On the last day of 2019, Iranian President Hassan Rouhani said that successive rounds of United States sanctions on Iran cost the Islamic Republic $100bn in oil revenue and another $100bn of investment money.
In a televised speech to the nation about what he called an “economic war”, Rouhani blamed the dearth of vital foreign exchange currency on punitive US financial measures on Iran’s oil and banking sectors.
That speech came just weeks after Rouhani proposed a “budget of resistance” to offset the “maximum pressure” campaign unleashed by Washington after President Donald Trump unilaterally withdrew from the Iran nuclear deal with world powers in 2018.

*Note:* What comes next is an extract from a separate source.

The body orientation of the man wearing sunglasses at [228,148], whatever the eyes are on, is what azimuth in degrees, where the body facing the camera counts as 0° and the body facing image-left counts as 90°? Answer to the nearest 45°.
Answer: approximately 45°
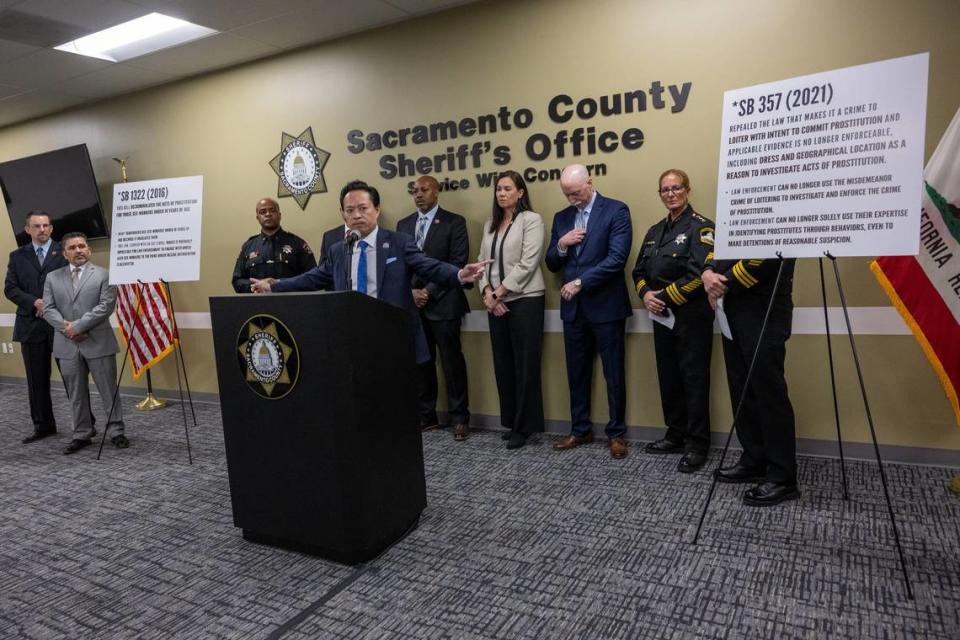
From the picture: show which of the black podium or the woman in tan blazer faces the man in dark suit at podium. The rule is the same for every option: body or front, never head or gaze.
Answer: the woman in tan blazer

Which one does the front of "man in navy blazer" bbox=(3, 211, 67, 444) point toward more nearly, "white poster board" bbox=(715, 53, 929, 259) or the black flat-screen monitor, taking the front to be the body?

“What should we do?” the Iranian president asked rhetorically. “When there is no food and water, you are still in danger no matter how strong you are.”
Rouhani said Iran is paying a steep price for defying Trump’s will – and that toll could worsen after Trump said during a news conference on Wednesday that the US “will immediately impose additional punishing economic sanctions” in response to Iranian missile attacks on US forces in Iraq.
The Trump administration says the goal of sanctions is to deprive Tehran of the capacity to fund “destabilising” activities and force its leaders back into nuclear discussions.
But the assassination of Quds Force Commander Qassem Soleimani and its aftermath raise important questions about whether sanctions have achieved those objectives – and whether the strategy is still viable.